======== Data section

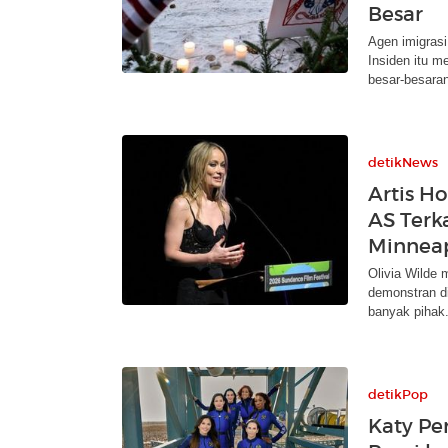
Besar
Agen imigras
Insiden itu m
besar-besaran
detikNews
Artis H
AS Terk
Minneap
Olivia Wilde
demonstran d
banyak pihak
detikPop
Katy Pe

================

▶ [Requirement]: Output the text of the listing above as a Markdown table with the columns No. and Line, numbering each row and skipping blank lines. Leave the pictures out of the answer.

▶ [Output of the task]:
| No. | Line |
|---|---|
| 1 | Besar |
| 2 | Agen imigras |
| 3 | Insiden itu m |
| 4 | besar-besaran |
| 5 | detikNews |
| 6 | Artis H |
| 7 | AS Terk |
| 8 | Minneap |
| 9 | Olivia Wilde |
| 10 | demonstran d |
| 11 | banyak pihak |
| 12 | detikPop |
| 13 | Katy Pe |